Lifting the screen on a private space
The media have gifted the Information and Broadcasting Ministry a weapon to beat it with by trying to cash in on the Aarushi-Hemraj murder case. Following an appeal from Aarushi’s mother, Nupur Talwar, the National Commission for the Protection of Child Rights has directed the I&B Ministry to stop a prominent production house from broadcasting a serial that depicts ‘honour killing’, something that the police have said may have been the motive for the double murder. The Commission’s complaint is that it glorifies this heinous practice and turns it into a voyeur’s delight. We totally agree.
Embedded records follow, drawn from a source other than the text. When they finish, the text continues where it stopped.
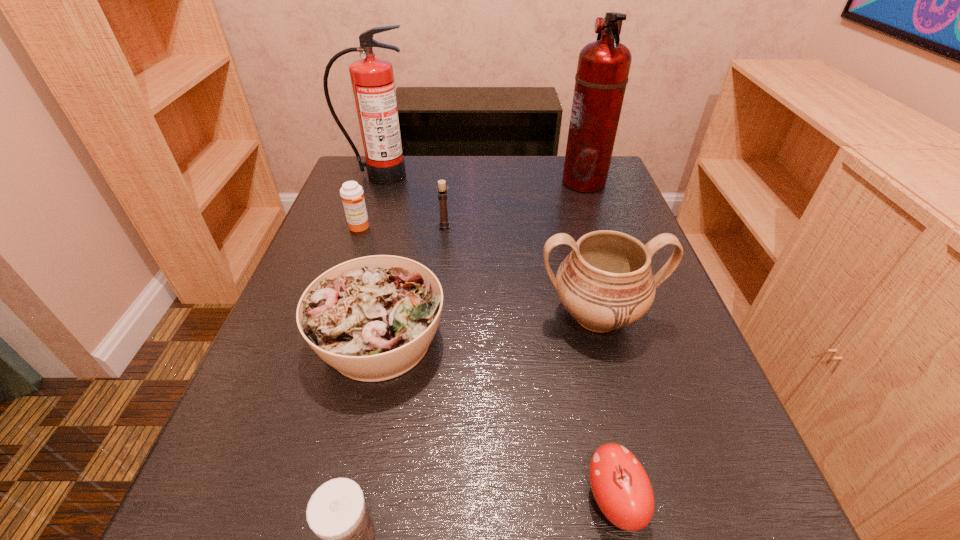
This screenshot has height=540, width=960. Find the location of `vacant area that lies between the sixth shortest object and the left medicine`. vacant area that lies between the sixth shortest object and the left medicine is located at coordinates (478, 271).

You are a GUI agent. You are given a task and a screenshot of the screen. Output one action in this format:
    pyautogui.click(x=<x>, y=<y>)
    Task: Click on the vacant space that is in between the left fire extinguisher and the candle holder
    This screenshot has height=540, width=960.
    Given the screenshot: What is the action you would take?
    pyautogui.click(x=412, y=200)

You are a GUI agent. You are given a task and a screenshot of the screen. Output one action in this format:
    pyautogui.click(x=<x>, y=<y>)
    Task: Click on the object that ranks as the fourth closest to the left fire extinguisher
    The height and width of the screenshot is (540, 960).
    Given the screenshot: What is the action you would take?
    pyautogui.click(x=372, y=318)

Select which object is the fifth closest to the candle holder. Please provide its 2D coordinates. Your answer should be formatted as a tuple, i.e. [(x, y)], where the tuple contains the x and y coordinates of a point satisfying the conditions above.

[(603, 67)]

You are a GUI agent. You are given a task and a screenshot of the screen. Output one action in this format:
    pyautogui.click(x=<x>, y=<y>)
    Task: Click on the free space that satisfies the following two spatial constraints: 1. on the front-facing side of the salad; 2. on the left side of the left fire extinguisher
    
    Given the screenshot: What is the action you would take?
    pyautogui.click(x=324, y=340)

Image resolution: width=960 pixels, height=540 pixels. In order to click on free spot that satisfies the following two spatial constraints: 1. on the front-facing side of the left fire extinguisher; 2. on the right side of the candle holder in this screenshot , I will do `click(362, 225)`.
The production company is wrong on many counts. First, it is jumping the gun on a case in which investigations are still on. Telecasting this episode would amount to influencing the public one way or the other. Such a depiction is not only insensitive to the family of the deceased but it also amounts to violating the rights of a deceased minor. While there is no doubt that freedom of creative expression must be upheld, the production house that had plans to telecast the serials has a duty to ensure that lurid tales plucked from real life are not propagated and that the line between public and private space is not crosssed. The same rule applies to the news media.
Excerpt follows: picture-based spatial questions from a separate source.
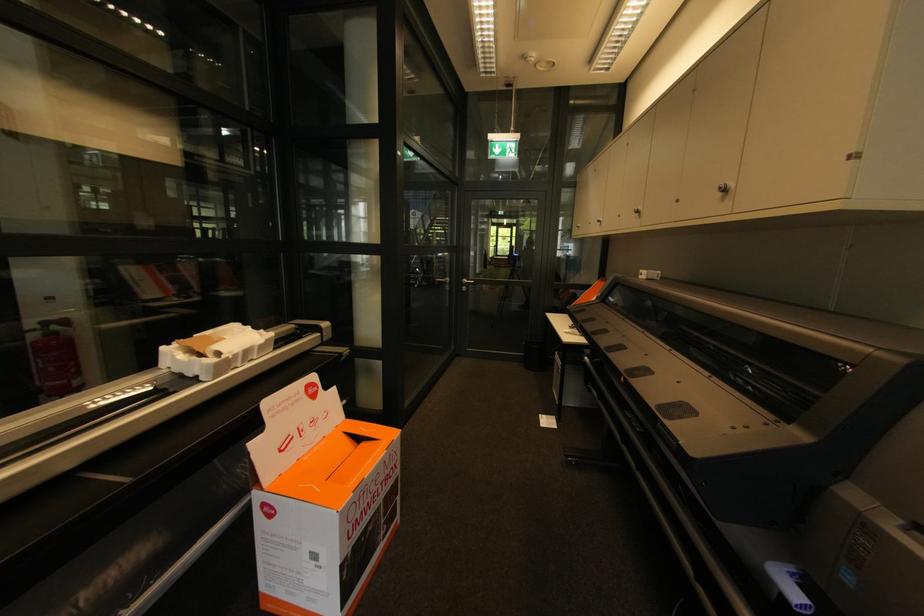
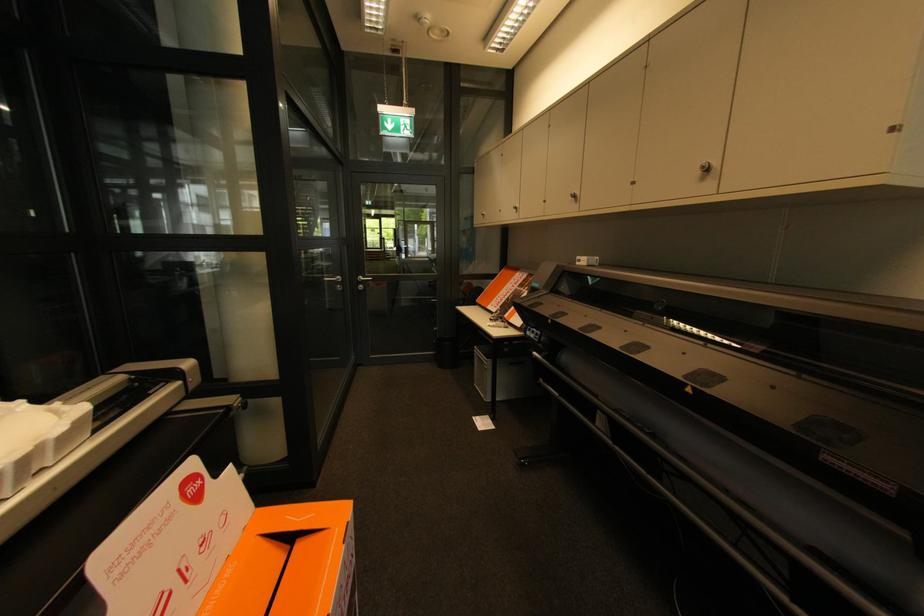
The point at (857, 156) is marked in the first image. Where is the corresponding point in the second image?

(895, 130)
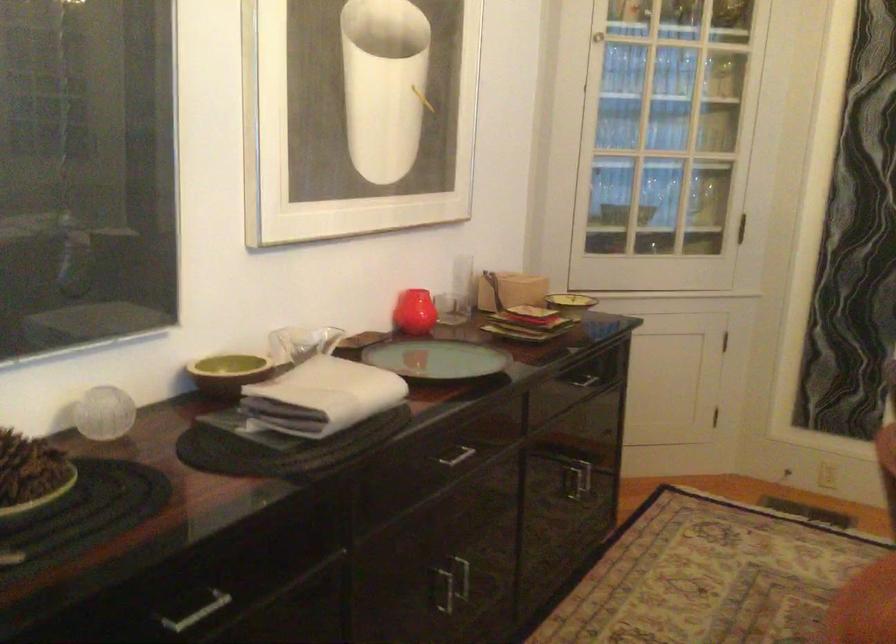
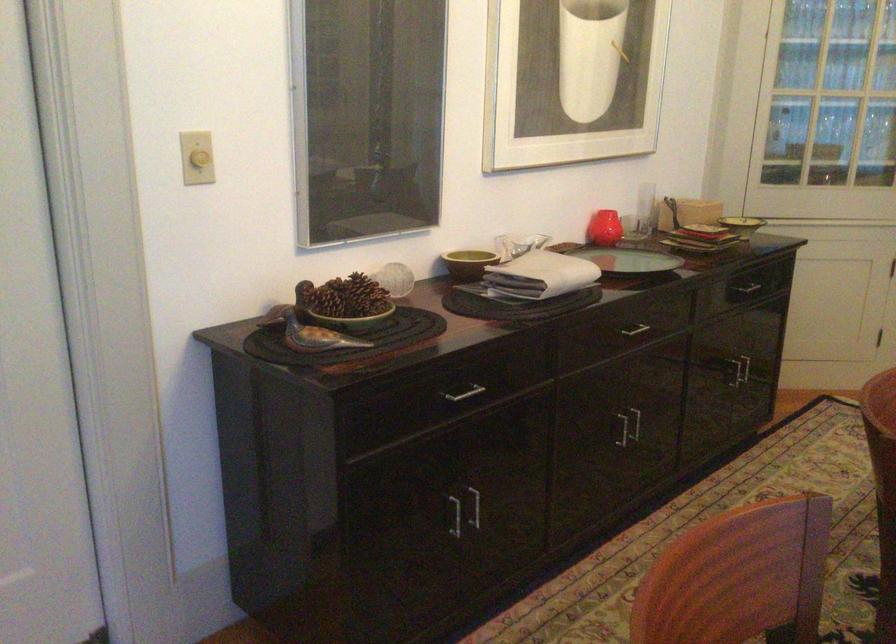
Find the pixel in the second image that matches [452,457] in the first image.

(634, 328)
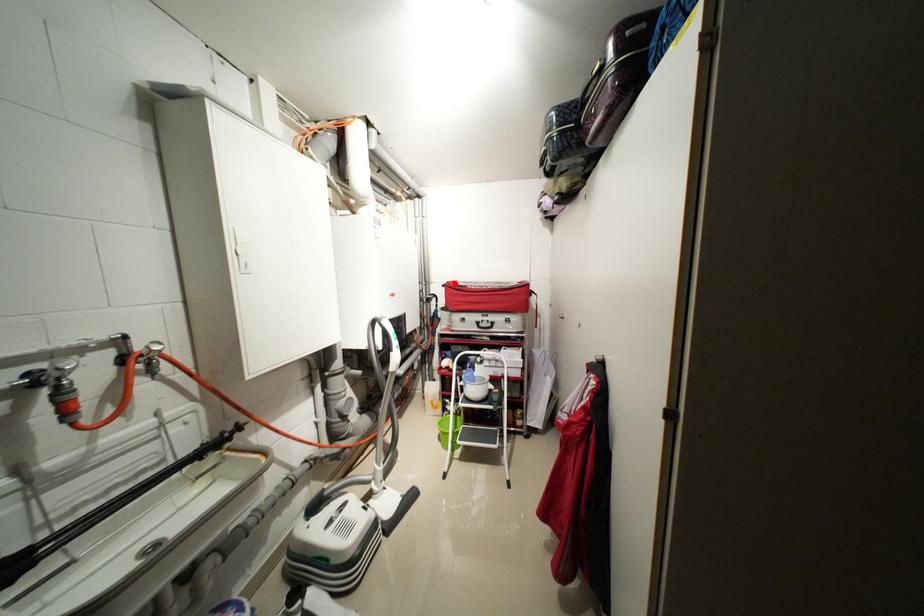
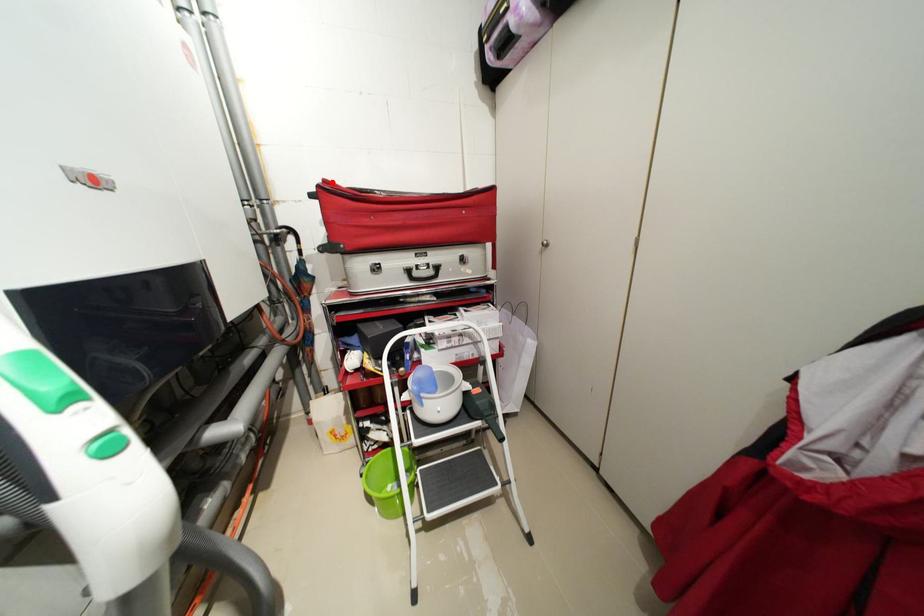
I am providing you with two images of the same scene from different viewpoints. A red point is marked on the first image and another point is marked on the second image. Are the points marked in image1 and image2 representing the same 3D position?

Yes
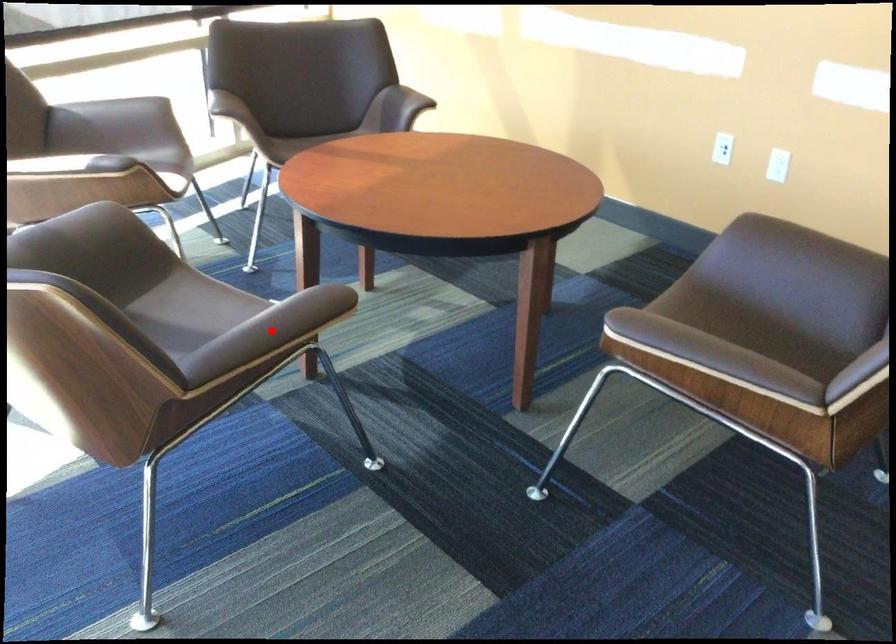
The media have always resisted attempts by the I&B Ministry to try and enforce guidelines, something that sounds perilously close to censorship. So far, the Ministry has backed off. But the media have been prodding the dragon, and this time the Ministry has a good reason to step in. This obsession with cashing in on ghoulish events will cost the media the freedom that we are so proud of. By all means, present every fact and opinion, but not at the cost of obstructing justice. Or using the grief of victims and their families as fodder for so-called ‘news’.